*** EXCERPTED RECORDS ***

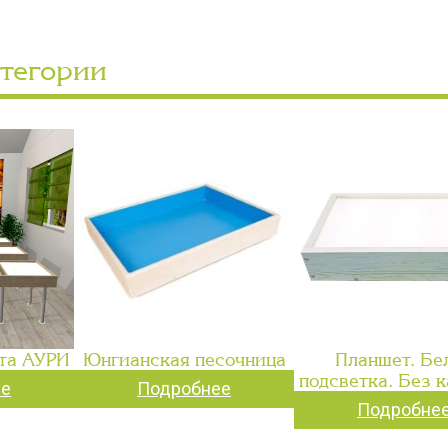
атегории
та АУРИ
Юнгианская песочница
Планшет. Бе
подсветка. Без 
ее
Подробнее
Подробне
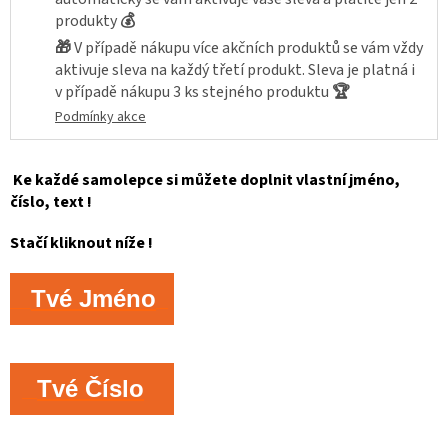
produkty
💰
🎁
V případě nákupu více akčních produktů se vám vždy
aktivuje sleva na každý třetí produkt. Sleva je platná i
v případě nákupu 3 ks stejného produktu
🏆
Podmínky akce
Ke každé samolepce si můžete doplnit vlastní jméno,
číslo, text !
Stačí kliknout níže !
Tvé Jméno
Tvé Číslo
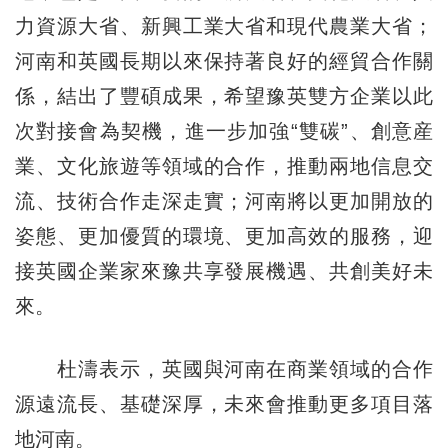
力資源大省、新興工業大省和現代農業大省；
河南和英國長期以來保持著良好的經貿合作關
係，結出了豐碩成果，希望豫英雙方企業以此
次對接會為契機，進一步加強“雙碳”、創意産
業、文化旅遊等領域的合作，推動兩地信息交
流、技術合作走深走實；河南將以更加開放的
姿態、更加優質的環境、更加高效的服務，迎
接英國企業家來豫共享發展機遇、共創美好未
來。
杜濤表示，英國與河南在商業領域的合作
源遠流長、基礎深厚，未來會推動更多項目落
地河南。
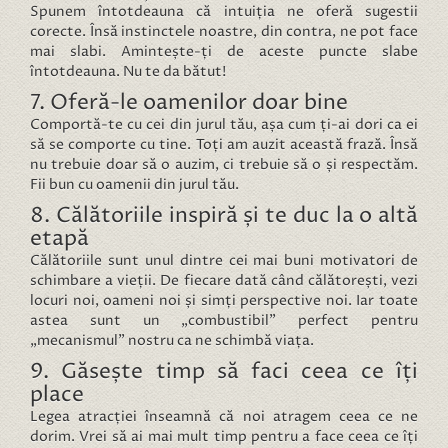
Spunem întotdeauna că intuiția ne oferă sugestii
corecte. Însă instinctele noastre, din contra, ne pot face
mai slabi. Amintește-ți de aceste puncte slabe
întotdeauna. Nu te da bătut!
7. Oferă-le oamenilor doar bine
Comportă-te cu cei din jurul tău, așa cum ți-ai dori ca ei
să se comporte cu tine. Toți am auzit această frază. Însă
nu trebuie doar să o auzim, ci trebuie să o și respectăm.
Fii bun cu oamenii din jurul tău.
8. Călătoriile inspiră și te duc la o altă
etapă
Călătoriile sunt unul dintre cei mai buni motivatori de
schimbare a vieții. De fiecare dată când călătorești, vezi
locuri noi, oameni noi și simți perspective noi. Iar toate
astea sunt un „combustibil” perfect pentru
„mecanismul” nostru ca ne schimbă viața.
9. Găsește timp să faci ceea ce îți
place
Legea atracției înseamnă că noi atragem ceea ce ne
dorim. Vrei să ai mai mult timp pentru a face ceea ce îți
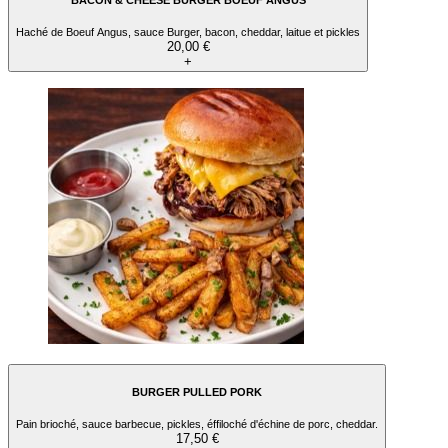
Haché de Boeuf Angus, sauce Burger, bacon, cheddar, laitue et pickles
20,00 €
+
BURGER PULLED PORK
Pain brioché, sauce barbecue, pickles, éffiloché d'échine de porc, cheddar.
17,50 €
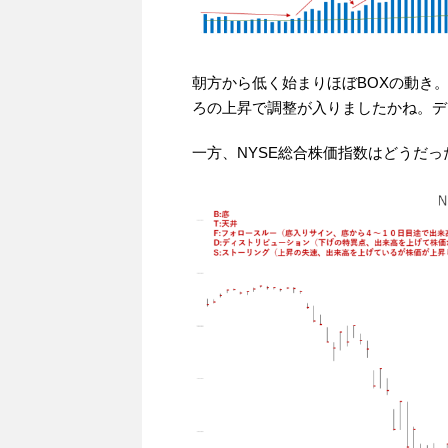
朝方から低く始まりほぼBOXの動き
ろの上昇で調整が入りましたかね。デ
一方、NYSE総合株価指数はどうだっ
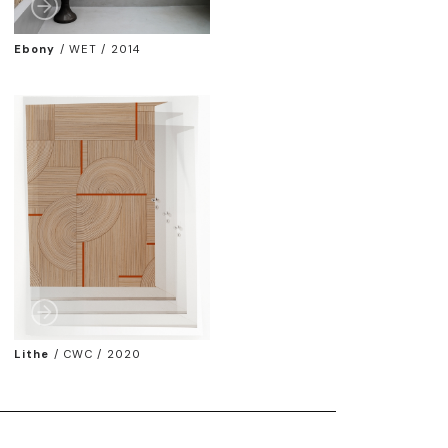
Ebony
/
WET / 2014
Lithe
/
CWC / 2020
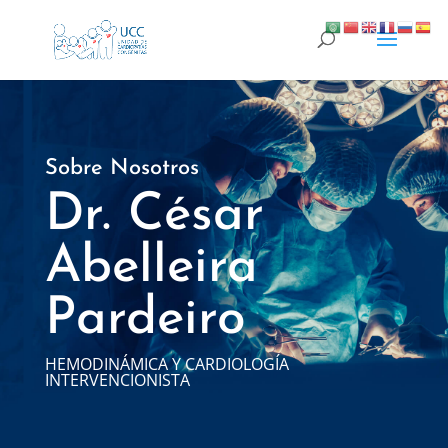
Sobre Nosotros
Dr. César
Abelleira
Pardeiro
HEMODINÁMICA Y CARDIOLOGÍA
INTERVENCIONISTA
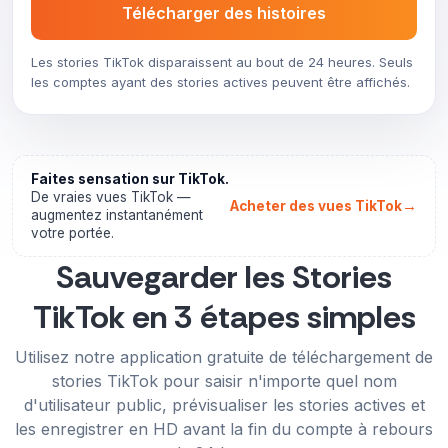
Télécharger des histoires
Les stories TikTok disparaissent au bout de 24 heures. Seuls
les comptes ayant des stories actives peuvent être affichés.
Faites sensation sur TikTok.
De vraies vues TikTok —
→
Acheter des vues TikTok
augmentez instantanément
votre portée.
Sauvegarder les Stories
TikTok en 3 étapes simples
Utilisez notre application gratuite de téléchargement de
stories TikTok pour saisir n'importe quel nom
d'utilisateur public, prévisualiser les stories actives et
les enregistrer en HD avant la fin du compte à rebours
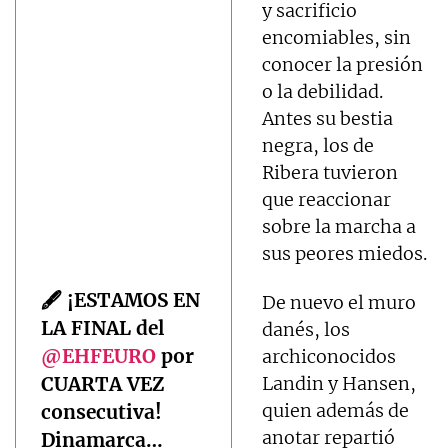
y sacrificio
encomiables, sin
conocer la presión
o la debilidad.
Antes su bestia
negra, los de
Ribera tuvieron
que reaccionar
sobre la marcha a
sus peores miedos.
🖋 ¡ESTAMOS EN
De nuevo el muro
LA FINAL del
danés, los
@EHFEURO
por
archiconocidos
CUARTA VEZ
Landin y Hansen,
quien además de
consecutiva!
anotar repartió
Dinamarca…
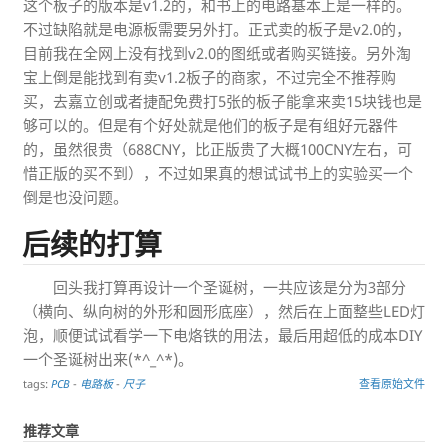
这个板子的版本是v1.2的，和书上的电路基本上是一样的。
不过缺陷就是电源板需要另外打。正式卖的板子是v2.0的，
目前我在全网上没有找到v2.0的图纸或者购买链接。另外淘
宝上倒是能找到有卖v1.2板子的商家，不过完全不推荐购
买，去嘉立创或者捷配免费打5张的板子能拿来卖15块钱也是
够可以的。但是有个好处就是他们的板子是有组好元器件
的，虽然很贵（688CNY，比正版贵了大概100CNY左右，可
惜正版的买不到），不过如果真的想试试书上的实验买一个
倒是也没问题。
后续的打算
回头我打算再设计一个圣诞树，一共应该是分为3部分
（横向、纵向树的外形和圆形底座），然后在上面整些LED灯
泡，顺便试试看学一下电烙铁的用法，最后用超低的成本DIY
一个圣诞树出来(*^_^*)。
tags:
PCB
-
电路板
-
尺子
查看原始文件
推荐文章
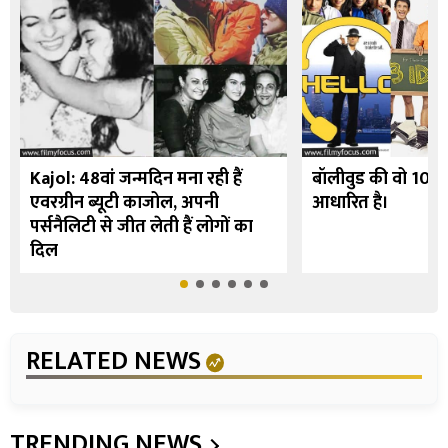
Kajol: 48वां जन्मदिन मना रही हैं
बॉलीवुड की वो 10 फि
एवरग्रीन ब्यूटी काजोल, अपनी
आधारित है।
पर्सनैलिटी से जीत लेती हैं लोगों का
दिल
RELATED NEWS
TRENDING NEWS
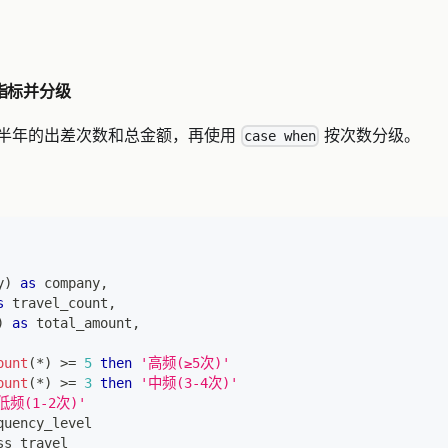
差指标并分级
半年的出差次数和总金额，再使用
按次数分级。
case when
y
)
as
 company
,
s
 travel_count
,
)
as
 total_amount
,
ount
(
*
)
>=
5
then
'高频(≥5次)'
ount
(
*
)
>=
3
then
'中频(3-4次)'
低频(1-2次)'
quency_level
ss_travel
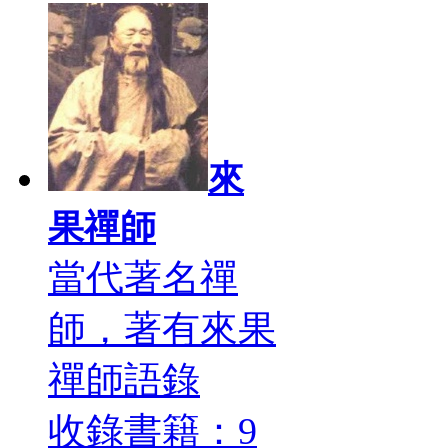
來
果禪師
當代著名禪
師，著有來果
禪師語錄
收錄書籍：9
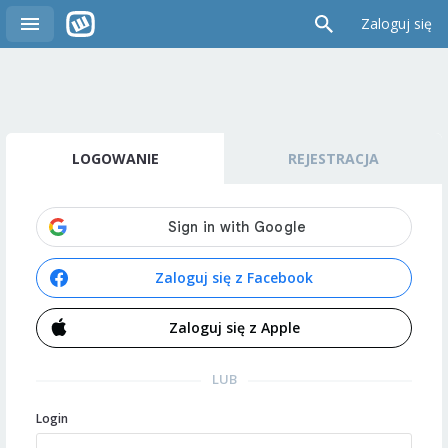
Zaloguj się
LOGOWANIE
REJESTRACJA
Zaloguj się z Facebook
Zaloguj się z Apple
LUB
Login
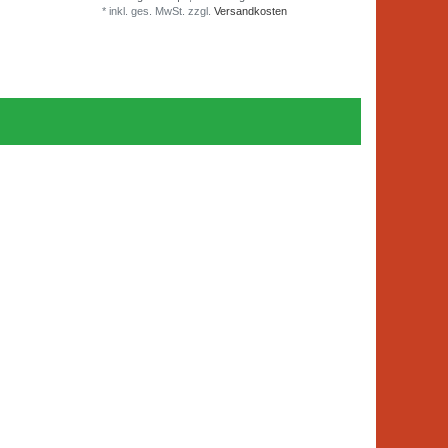
*
inkl. ges. MwSt.
zzgl.
Versandkosten
*
inkl. ge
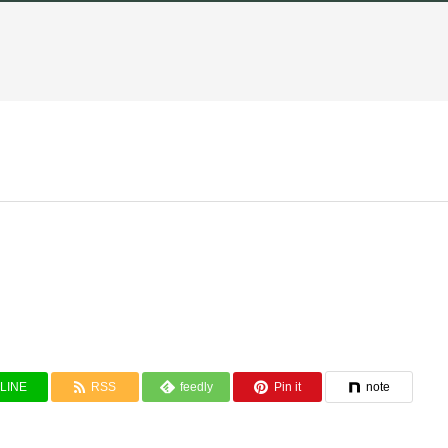
LINE
RSS
feedly
Pin it
note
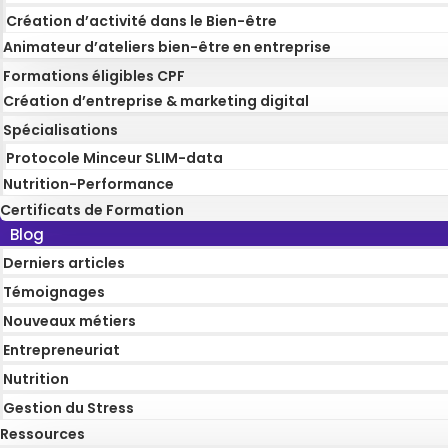
Création d’activité dans le Bien-être
Animateur d’ateliers bien-être en entreprise
Formations éligibles CPF
Création d’entreprise & marketing digital
Spécialisations
Protocole Minceur SLIM-data
Nutrition-Performance
Certificats de Formation
Blog
Derniers articles
Témoignages
Nouveaux métiers
Entrepreneuriat
Nutrition
Gestion du Stress
Ressources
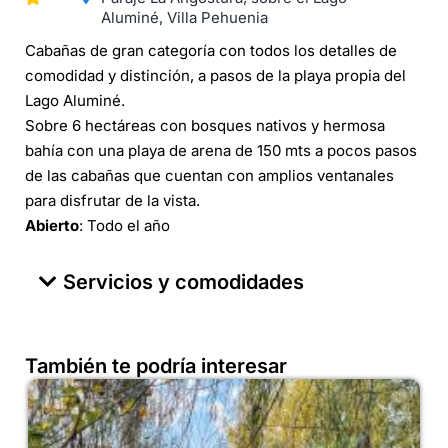
Aluminé, Villa Pehuenia
Cabañas de gran categoría con todos los detalles de
comodidad y distinción, a pasos de la playa propia del
Lago Aluminé.
Sobre 6 hectáreas con bosques nativos y hermosa
bahía con una playa de arena de 150 mts a pocos pasos
de las cabañas que cuentan con amplios ventanales
para disfrutar de la vista.
Abierto
: Todo el año
Servicios y comodidades
También te podría interesar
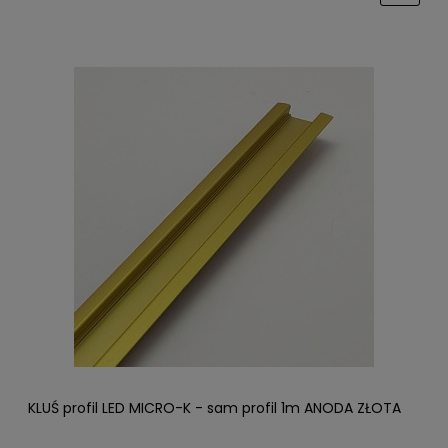
KLUŚ profil LED MICRO-K - sam profil 1m ANODA ZŁOTA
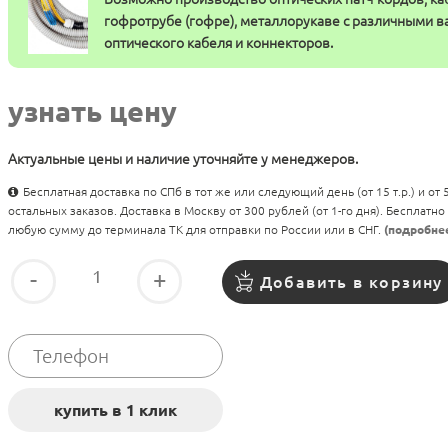
гофротрубе (гофре), металлорукаве с различными 
оптического кабеля и коннекторов.
узнать цену
Актуальные цены и наличие уточняйте у менеджеров.
Бесплатная доставка по СПб в тот же или следующий день (от 15 т.р.) и от
остальных заказов. Доставка в Москву от 300 рублей (от 1-го дня). Бесплатно
любую сумму до терминала ТК для отправки по России или в СНГ.
(подробне
-
+
Добавить в корзину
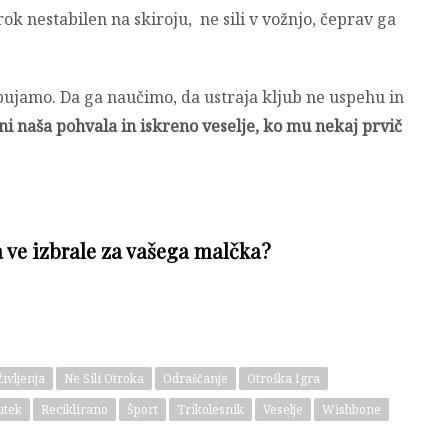
trok nestabilen na skiroju, ne sili v vožnjo, čeprav ga
bujamo. Da ga naučimo, da ustraja kljub ne uspehu in
 naša pohvala in iskreno veselje, ko mu nekaj prvič
 ve izbrale za vašega malčka?
ivljenja
Ne Sili Otroka
Odraščanje
Otroška Igra
utek
Reciklirano
Šport
Trikolesnik
Veselje
Wishbone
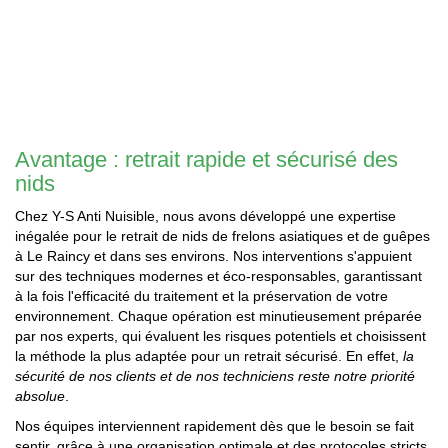
Avantage : retrait rapide et sécurisé des
nids
Chez Y-S Anti Nuisible, nous avons développé une expertise
inégalée pour le retrait de nids de frelons asiatiques et de guêpes
à Le Raincy et dans ses environs. Nos interventions s'appuient
sur des techniques modernes et éco-responsables, garantissant
à la fois l'efficacité du traitement et la préservation de votre
environnement. Chaque opération est minutieusement préparée
par nos experts, qui évaluent les risques potentiels et choisissent
la méthode la plus adaptée pour un retrait sécurisé. En effet,
la
sécurité de nos clients et de nos techniciens reste notre priorité
absolue
.
Nos équipes interviennent rapidement dès que le besoin se fait
sentir, grâce à une organisation optimale et des protocoles stricts.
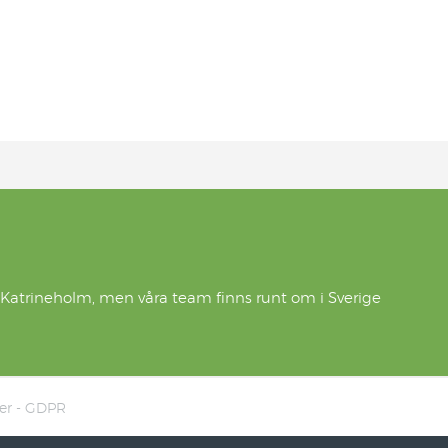
 Katrineholm, men våra team finns runt om i Sverige
er - GDPR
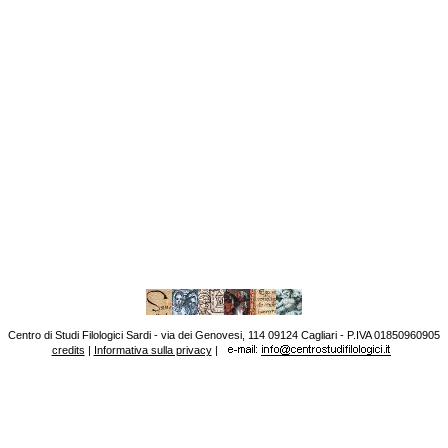
Centro di Studi Filologici Sardi - via dei Genovesi, 114 09124 Cagliari - P.IVA 01850960905
credits
|
Informativa sulla privacy
|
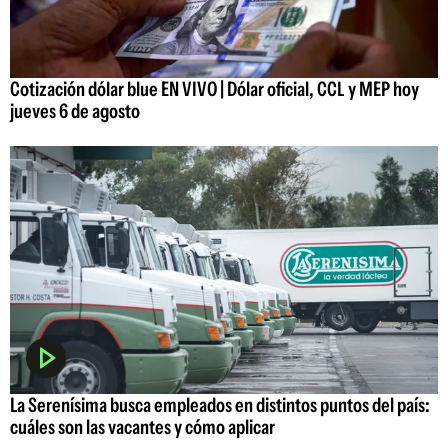
Cotización dólar blue EN VIVO | Dólar oficial, CCL y MEP hoy
jueves 6 de agosto
La Serenísima busca empleados en distintos puntos del país:
cuáles son las vacantes y cómo aplicar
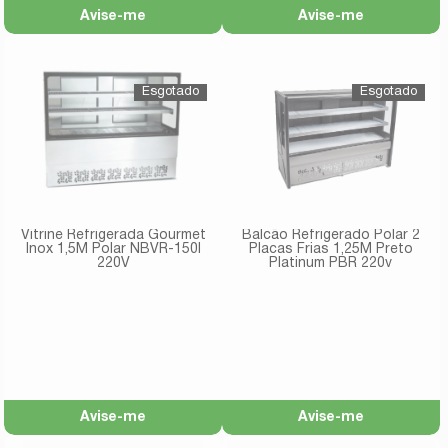
Avise-me
Avise-me
Vitrine Refrigerada Gourmet
Balcão Refrigerado Polar 2
Inox 1,5M Polar NBVR-150I
Placas Frias 1,25M Preto
220V
Platinum PBR 220v
Avise-me
Avise-me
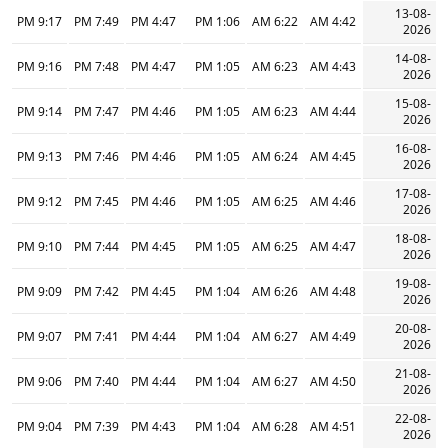
13-08-
9:17 PM
7:49 PM
4:47 PM
1:06 PM
6:22 AM
4:42 AM
2026
14-08-
9:16 PM
7:48 PM
4:47 PM
1:05 PM
6:23 AM
4:43 AM
2026
15-08-
9:14 PM
7:47 PM
4:46 PM
1:05 PM
6:23 AM
4:44 AM
2026
16-08-
9:13 PM
7:46 PM
4:46 PM
1:05 PM
6:24 AM
4:45 AM
2026
17-08-
9:12 PM
7:45 PM
4:46 PM
1:05 PM
6:25 AM
4:46 AM
2026
18-08-
9:10 PM
7:44 PM
4:45 PM
1:05 PM
6:25 AM
4:47 AM
2026
19-08-
9:09 PM
7:42 PM
4:45 PM
1:04 PM
6:26 AM
4:48 AM
2026
20-08-
9:07 PM
7:41 PM
4:44 PM
1:04 PM
6:27 AM
4:49 AM
2026
21-08-
9:06 PM
7:40 PM
4:44 PM
1:04 PM
6:27 AM
4:50 AM
2026
22-08-
9:04 PM
7:39 PM
4:43 PM
1:04 PM
6:28 AM
4:51 AM
2026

*** End of EXCERPTED RECORDS ***

*EXERCISE INSTRUCTIONS:*
Nothing but a number should be given: the count of lines above in which the word "případě" occurs.

*ANSWER TO THE EXERCISE:*
2